Write each line out exactly, leaving none out.

+ + +

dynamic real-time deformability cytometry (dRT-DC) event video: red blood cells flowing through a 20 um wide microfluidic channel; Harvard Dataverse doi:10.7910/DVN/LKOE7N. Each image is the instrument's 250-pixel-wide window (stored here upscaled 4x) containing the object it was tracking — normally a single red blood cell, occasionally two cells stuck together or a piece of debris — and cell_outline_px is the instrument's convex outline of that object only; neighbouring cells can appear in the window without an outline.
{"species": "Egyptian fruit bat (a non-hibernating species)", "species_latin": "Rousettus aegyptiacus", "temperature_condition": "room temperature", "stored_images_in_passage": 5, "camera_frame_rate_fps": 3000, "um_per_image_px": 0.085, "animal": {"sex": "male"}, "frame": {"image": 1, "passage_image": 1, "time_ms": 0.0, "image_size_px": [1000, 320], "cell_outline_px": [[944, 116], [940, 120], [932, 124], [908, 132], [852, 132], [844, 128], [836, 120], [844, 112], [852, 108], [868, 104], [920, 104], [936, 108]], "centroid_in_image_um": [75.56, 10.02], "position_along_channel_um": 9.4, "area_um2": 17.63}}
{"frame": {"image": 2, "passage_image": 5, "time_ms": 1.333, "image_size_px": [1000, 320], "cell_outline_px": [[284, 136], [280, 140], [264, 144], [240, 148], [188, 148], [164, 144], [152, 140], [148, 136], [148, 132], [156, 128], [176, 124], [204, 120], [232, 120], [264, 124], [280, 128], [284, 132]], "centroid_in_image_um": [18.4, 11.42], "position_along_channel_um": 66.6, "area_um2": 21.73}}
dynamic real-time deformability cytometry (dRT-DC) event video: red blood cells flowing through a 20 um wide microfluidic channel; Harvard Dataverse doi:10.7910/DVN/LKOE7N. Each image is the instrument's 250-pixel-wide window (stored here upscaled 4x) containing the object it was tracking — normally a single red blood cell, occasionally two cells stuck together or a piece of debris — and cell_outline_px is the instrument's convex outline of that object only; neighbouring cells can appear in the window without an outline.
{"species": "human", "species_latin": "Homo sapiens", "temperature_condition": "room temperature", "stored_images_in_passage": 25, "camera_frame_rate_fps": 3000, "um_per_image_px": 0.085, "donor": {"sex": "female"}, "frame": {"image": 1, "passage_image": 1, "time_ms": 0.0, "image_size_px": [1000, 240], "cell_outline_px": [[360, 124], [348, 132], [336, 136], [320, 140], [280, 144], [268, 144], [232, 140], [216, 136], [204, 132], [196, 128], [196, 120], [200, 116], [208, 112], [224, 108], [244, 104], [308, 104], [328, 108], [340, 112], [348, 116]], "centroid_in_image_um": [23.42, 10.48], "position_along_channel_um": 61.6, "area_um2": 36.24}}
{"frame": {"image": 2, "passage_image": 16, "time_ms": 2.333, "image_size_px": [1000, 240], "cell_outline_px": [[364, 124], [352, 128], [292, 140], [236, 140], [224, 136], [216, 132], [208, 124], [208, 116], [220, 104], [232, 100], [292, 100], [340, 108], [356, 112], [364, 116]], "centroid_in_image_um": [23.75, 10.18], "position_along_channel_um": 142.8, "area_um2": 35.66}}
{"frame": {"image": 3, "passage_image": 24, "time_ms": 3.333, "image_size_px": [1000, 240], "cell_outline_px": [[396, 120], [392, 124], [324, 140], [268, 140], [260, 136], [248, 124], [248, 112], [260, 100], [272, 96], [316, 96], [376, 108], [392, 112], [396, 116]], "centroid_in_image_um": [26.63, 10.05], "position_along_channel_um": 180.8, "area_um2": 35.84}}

+ + +

#### Correct answer
dynamic real-time deformability cytometry (dRT-DC) event video: red blood cells flowing through a 20 um wide microfluidic channel; Harvard Dataverse doi:10.7910/DVN/LKOE7N. Each image is the instrument's 250-pixel-wide window (stored here upscaled 4x) containing the object it was tracking — normally a single red blood cell, occasionally two cells stuck together or a piece of debris — and cell_outline_px is the instrument's convex outline of that object only; neighbouring cells can appear in the window without an outline.
{"species": "Egyptian fruit bat (a non-hibernating species)", "species_latin": "Rousettus aegyptiacus", "temperature_condition": "room temperature", "stored_images_in_passage": 5, "camera_frame_rate_fps": 3000, "um_per_image_px": 0.085, "animal": {"sex": "male"}, "frame": {"image": 1, "passage_image": 1, "time_ms": 0.0, "image_size_px": [1000, 320], "cell_outline_px": [[944, 116], [940, 120], [932, 124], [908, 132], [852, 132], [844, 128], [836, 120], [844, 112], [852, 108], [868, 104], [920, 104], [936, 108]], "centroid_in_image_um": [75.56, 10.02], "position_along_channel_um": 9.4, "area_um2": 17.63}}
{"frame": {"image": 2, "passage_image": 5, "time_ms": 1.333, "image_size_px": [1000, 320], "cell_outline_px": [[284, 136], [280, 140], [264, 144], [240, 148], [188, 148], [164, 144], [152, 140], [148, 136], [148, 132], [156, 128], [176, 124], [204, 120], [232, 120], [264, 124], [280, 128], [284, 132]], "centroid_in_image_um": [18.4, 11.42], "position_along_channel_um": 66.6, "area_um2": 21.73}}
dynamic real-time deformability cytometry (dRT-DC) event video: red blood cells flowing through a 20 um wide microfluidic channel; Harvard Dataverse doi:10.7910/DVN/LKOE7N. Each image is the instrument's 250-pixel-wide window (stored here upscaled 4x) containing the object it was tracking — normally a single red blood cell, occasionally two cells stuck together or a piece of debris — and cell_outline_px is the instrument's convex outline of that object only; neighbouring cells can appear in the window without an outline.
{"species": "human", "species_latin": "Homo sapiens", "temperature_condition": "room temperature", "stored_images_in_passage": 25, "camera_frame_rate_fps": 3000, "um_per_image_px": 0.085, "donor": {"sex": "female"}, "frame": {"image": 1, "passage_image": 1, "time_ms": 0.0, "image_size_px": [1000, 240], "cell_outline_px": [[360, 124], [348, 132], [336, 136], [320, 140], [280, 144], [268, 144], [232, 140], [216, 136], [204, 132], [196, 128], [196, 120], [200, 116], [208, 112], [224, 108], [244, 104], [308, 104], [328, 108], [340, 112], [348, 116]], "centroid_in_image_um": [23.42, 10.48], "position_along_channel_um": 61.6, "area_um2": 36.24}}
{"frame": {"image": 2, "passage_image": 16, "time_ms": 2.333, "image_size_px": [1000, 240], "cell_outline_px": [[364, 124], [352, 128], [292, 140], [236, 140], [224, 136], [216, 132], [208, 124], [208, 116], [220, 104], [232, 100], [292, 100], [340, 108], [356, 112], [364, 116]], "centroid_in_image_um": [23.75, 10.18], "position_along_channel_um": 142.8, "area_um2": 35.66}}
{"frame": {"image": 3, "passage_image": 24, "time_ms": 3.333, "image_size_px": [1000, 240], "cell_outline_px": [[396, 120], [392, 124], [324, 140], [268, 140], [260, 136], [248, 124], [248, 112], [260, 100], [272, 96], [316, 96], [376, 108], [392, 112], [396, 116]], "centroid_in_image_um": [26.63, 10.05], "position_along_channel_um": 180.8, "area_um2": 35.84}}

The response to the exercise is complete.